Does anyone else here like those short, weird videos... sometimes on You Tube or ebaums world? You know, the ones that the person obviously had to be intoxicated in some way to make?

Has anyone else seen Salad Fingers or Home Star Runner cartoons? 

I love these. My friends and I have a hobby of watching them and finding the weirdest one's possible.
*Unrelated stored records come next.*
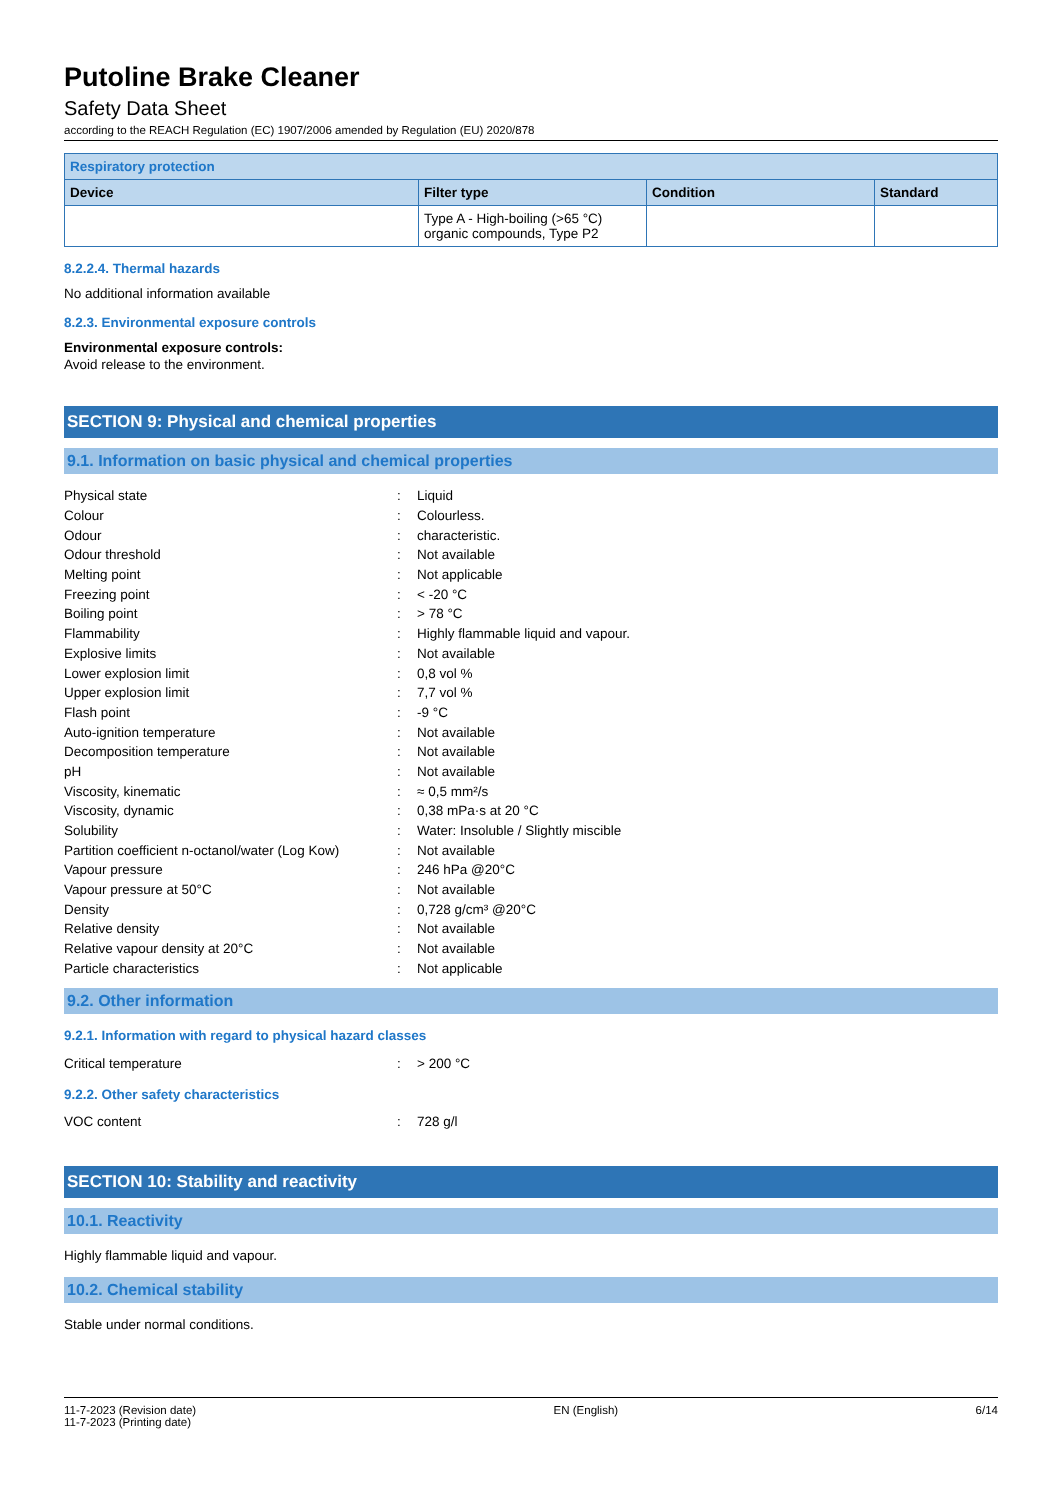Putoline Brake Cleaner
Safety Data Sheet
according to the REACH Regulation (EC) 1907/2006 amended by Regulation (EU) 2020/878
| Respiratory protection | | | |
| --- | --- | --- | --- |
| Device | Filter type | Condition | Standard |
| | Type A - High-boiling (>65 °C) organic compounds, Type P2 | | |
8.2.2.4. Thermal hazards
No additional information available
8.2.3. Environmental exposure controls
Environmental exposure controls:
Avoid release to the environment.
SECTION 9: Physical and chemical properties
9.1. Information on basic physical and chemical properties
| Physical state | : | Liquid |
| Colour | : | Colourless. |
| Odour | : | characteristic. |
| Odour threshold | : | Not available |
| Melting point | : | Not applicable |
| Freezing point | : | < -20 °C |
| Boiling point | : | > 78 °C |
| Flammability | : | Highly flammable liquid and vapour. |
| Explosive limits | : | Not available |
| Lower explosion limit | : | 0,8 vol % |
| Upper explosion limit | : | 7,7 vol % |
| Flash point | : | -9 °C |
| Auto-ignition temperature | : | Not available |
| Decomposition temperature | : | Not available |
| pH | : | Not available |
| Viscosity, kinematic | : | ≈ 0,5 mm²/s |
| Viscosity, dynamic | : | 0,38 mPa·s at 20 °C |
| Solubility | : | Water: Insoluble / Slightly miscible |
| Partition coefficient n-octanol/water (Log Kow) | : | Not available |
| Vapour pressure | : | 246 hPa @20°C |
| Vapour pressure at 50°C | : | Not available |
| Density | : | 0,728 g/cm³ @20°C |
| Relative density | : | Not available |
| Relative vapour density at 20°C | : | Not available |
| Particle characteristics | : | Not applicable |
9.2. Other information
9.2.1. Information with regard to physical hazard classes
| Critical temperature | : | > 200 °C |
9.2.2. Other safety characteristics
| VOC content | : | 728 g/l |
SECTION 10: Stability and reactivity
10.1. Reactivity
Highly flammable liquid and vapour.
10.2. Chemical stability
Stable under normal conditions.
11-7-2023 (Revision date)
11-7-2023 (Printing date)
EN (English) 6/14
Please tell me I am not alone in my world of weirdness??


----------



## mzcelaneous (Aug 10, 2006)

You are not alone!!!! My DF thinks _I'm_ weird for getting a kick outta those videos :shrug:


----------



## Vicky88 (Aug 10, 2006)

I love Salad Fingers!


----------



## Wattage (Aug 10, 2006)

Quote:

   Originally Posted by *Vicky88* 
_I love Salad Fingers!_

 

OMG 
	

	
	
		
		

		
		
	


	




You made my day!!!


----------



## Lalli (Aug 10, 2006)

i duno if this counts but i saw a video where a guy was trying to renact Shakira's Hips dont Lie, it was grossly funni!


----------



## mzcelaneous (Aug 10, 2006)

Have you (or anyone else) ever seen *"I Like Big Bibles"*? It's this guy who sings about his love for "Big bibles" in the tune of Sir Mix-a-lot's _I Like Big butts and I cannot lie..._


----------



## Vicky88 (Aug 10, 2006)

Quote:

   Originally Posted by *wattage* 
_OMG 
	

	
	
		
		

		
		
	


	




You made my day!!!_

 





Sooo funny. I'm watching it on YouTube now!


----------



## mjalomo (Aug 10, 2006)

You should check out "kitty cat dance."  Warning: It will stay in your head for a while!


----------



## Tyester (Aug 10, 2006)

http://www.homestarrunner.com/

I have a favorites list for youtube.com, pretty cool stuff.


----------



## saraa_b (Aug 10, 2006)

Salad Fingers! omg my friend and I watched that a few months ago!  haha


----------